Not too many years ago, any news story about bonus money would’ve been about some 20-year-old baseball player — an up-and-coming superstar getting $100,000 or so on top of his salary as an extra incentive to join the Yankees, Giants, or whatever team.
Sportswriters dubbed them “Bonus Babies.” How quaint.
These days, stories about bonus money don’t elicit cheers, for they feature some of society’s least admirable people: Wall Street bankers.
Far from superstars, they can be super-failures. Yet, as every year gets underway, we witness this cluster of greedmeisters quaffing champagne, laughing uproariously, and shouting, “It’s bonus time, baby!”

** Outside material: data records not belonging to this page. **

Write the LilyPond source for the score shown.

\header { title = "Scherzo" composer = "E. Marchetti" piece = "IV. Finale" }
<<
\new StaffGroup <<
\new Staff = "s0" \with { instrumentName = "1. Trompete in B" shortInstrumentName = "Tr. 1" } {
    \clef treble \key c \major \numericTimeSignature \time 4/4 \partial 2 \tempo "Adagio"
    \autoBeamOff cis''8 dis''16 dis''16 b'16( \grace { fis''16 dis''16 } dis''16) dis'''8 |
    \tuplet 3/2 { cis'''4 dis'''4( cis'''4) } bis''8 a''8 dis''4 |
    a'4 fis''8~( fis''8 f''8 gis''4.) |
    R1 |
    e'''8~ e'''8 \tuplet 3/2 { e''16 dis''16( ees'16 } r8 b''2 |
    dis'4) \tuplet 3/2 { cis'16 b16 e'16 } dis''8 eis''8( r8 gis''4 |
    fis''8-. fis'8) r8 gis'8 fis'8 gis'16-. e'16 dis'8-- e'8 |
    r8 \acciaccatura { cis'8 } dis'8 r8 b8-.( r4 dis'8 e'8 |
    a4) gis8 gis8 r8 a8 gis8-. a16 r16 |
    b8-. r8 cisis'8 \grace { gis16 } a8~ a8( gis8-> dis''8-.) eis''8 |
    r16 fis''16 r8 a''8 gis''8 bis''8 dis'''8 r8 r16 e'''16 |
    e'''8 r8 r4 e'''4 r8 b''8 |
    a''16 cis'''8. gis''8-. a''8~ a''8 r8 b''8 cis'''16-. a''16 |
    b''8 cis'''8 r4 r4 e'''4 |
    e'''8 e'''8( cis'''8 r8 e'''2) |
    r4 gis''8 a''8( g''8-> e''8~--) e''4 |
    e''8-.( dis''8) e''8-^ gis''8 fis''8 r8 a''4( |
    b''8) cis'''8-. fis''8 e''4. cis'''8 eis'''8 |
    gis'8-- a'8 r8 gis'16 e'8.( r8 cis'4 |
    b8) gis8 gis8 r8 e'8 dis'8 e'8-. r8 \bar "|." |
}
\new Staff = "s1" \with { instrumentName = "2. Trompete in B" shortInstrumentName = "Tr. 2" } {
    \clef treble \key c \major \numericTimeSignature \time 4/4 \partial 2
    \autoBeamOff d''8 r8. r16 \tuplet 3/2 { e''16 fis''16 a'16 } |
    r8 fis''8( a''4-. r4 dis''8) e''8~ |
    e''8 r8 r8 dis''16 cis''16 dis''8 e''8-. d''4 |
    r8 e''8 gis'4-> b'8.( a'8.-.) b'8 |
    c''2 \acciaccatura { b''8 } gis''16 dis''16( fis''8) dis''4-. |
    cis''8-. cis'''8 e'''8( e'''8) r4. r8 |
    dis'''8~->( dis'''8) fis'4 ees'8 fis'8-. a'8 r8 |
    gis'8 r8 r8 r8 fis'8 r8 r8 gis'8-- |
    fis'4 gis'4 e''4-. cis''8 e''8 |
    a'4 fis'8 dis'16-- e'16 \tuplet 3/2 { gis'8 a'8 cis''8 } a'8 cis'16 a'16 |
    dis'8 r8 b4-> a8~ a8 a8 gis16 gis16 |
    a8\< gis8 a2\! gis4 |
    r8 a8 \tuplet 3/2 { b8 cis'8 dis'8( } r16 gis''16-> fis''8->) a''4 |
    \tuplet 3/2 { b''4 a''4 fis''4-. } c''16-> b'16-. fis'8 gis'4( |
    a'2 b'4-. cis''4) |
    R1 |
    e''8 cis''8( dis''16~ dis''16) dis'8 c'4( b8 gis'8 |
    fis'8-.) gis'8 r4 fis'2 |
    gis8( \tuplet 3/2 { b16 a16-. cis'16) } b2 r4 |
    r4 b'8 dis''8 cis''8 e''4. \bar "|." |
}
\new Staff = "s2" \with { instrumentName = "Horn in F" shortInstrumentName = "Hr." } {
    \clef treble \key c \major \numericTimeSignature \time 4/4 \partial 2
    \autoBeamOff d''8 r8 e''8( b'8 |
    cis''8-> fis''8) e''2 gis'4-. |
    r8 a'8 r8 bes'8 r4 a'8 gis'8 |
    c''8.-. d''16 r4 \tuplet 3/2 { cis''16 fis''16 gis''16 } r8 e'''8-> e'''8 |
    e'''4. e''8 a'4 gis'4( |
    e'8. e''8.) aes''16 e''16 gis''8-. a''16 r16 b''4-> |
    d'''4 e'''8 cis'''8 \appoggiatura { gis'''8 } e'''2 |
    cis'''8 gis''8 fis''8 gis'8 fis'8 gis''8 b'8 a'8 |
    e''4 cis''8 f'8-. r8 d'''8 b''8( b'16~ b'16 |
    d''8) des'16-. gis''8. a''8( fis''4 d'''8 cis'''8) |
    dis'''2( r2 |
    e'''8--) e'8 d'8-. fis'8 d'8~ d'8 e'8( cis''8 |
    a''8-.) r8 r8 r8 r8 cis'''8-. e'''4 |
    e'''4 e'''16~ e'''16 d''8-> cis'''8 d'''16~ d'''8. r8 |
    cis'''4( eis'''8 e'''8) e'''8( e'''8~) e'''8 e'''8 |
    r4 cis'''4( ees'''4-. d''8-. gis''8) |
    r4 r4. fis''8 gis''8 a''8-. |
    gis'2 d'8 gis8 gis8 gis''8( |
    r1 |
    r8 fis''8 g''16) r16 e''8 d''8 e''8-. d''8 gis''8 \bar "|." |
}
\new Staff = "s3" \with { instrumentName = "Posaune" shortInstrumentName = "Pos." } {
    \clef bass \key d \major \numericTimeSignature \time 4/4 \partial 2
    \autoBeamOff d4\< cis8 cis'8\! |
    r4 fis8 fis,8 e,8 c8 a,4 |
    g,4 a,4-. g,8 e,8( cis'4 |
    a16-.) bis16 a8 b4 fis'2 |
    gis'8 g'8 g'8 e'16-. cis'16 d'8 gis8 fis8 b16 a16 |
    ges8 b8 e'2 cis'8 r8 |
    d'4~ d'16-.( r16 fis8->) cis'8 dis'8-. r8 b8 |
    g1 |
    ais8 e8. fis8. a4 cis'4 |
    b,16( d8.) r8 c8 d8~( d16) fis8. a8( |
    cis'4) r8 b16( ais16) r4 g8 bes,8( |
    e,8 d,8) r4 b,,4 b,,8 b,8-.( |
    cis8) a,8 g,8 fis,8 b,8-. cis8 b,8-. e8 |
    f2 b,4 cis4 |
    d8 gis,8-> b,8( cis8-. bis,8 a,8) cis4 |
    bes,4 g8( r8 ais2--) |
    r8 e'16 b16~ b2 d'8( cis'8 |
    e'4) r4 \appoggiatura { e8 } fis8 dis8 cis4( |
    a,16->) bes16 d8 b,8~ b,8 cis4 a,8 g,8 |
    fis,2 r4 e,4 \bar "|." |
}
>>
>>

In the wake of 2013’s bull market, Wall Street’s bosses have just extracted a 15 percent raise in overall bonus money, totaling a ridiculous $26.7 billion.
That averages out to $165,000 in extra pay to each Wall Street banker. But averages deceive, for thousands of lower-level bankers are given a pittance, while those up in the executive suites make off with the bulk of the heist.
Consider the compensation of Jamie Dimon. The boss of JPMorgan Chase had a really terrible year in 2013, with his shareholders forced to shell out some $22 billion in penalties for a long rap sheet of illegalities. Still, Dimon took a 74 percent hike in bonus money — a cool $18.5 million.
In a time when 90 percent of Americans are experiencing a slow and protracted decline in their income, you’d think Wall Street might show a bit of modesty.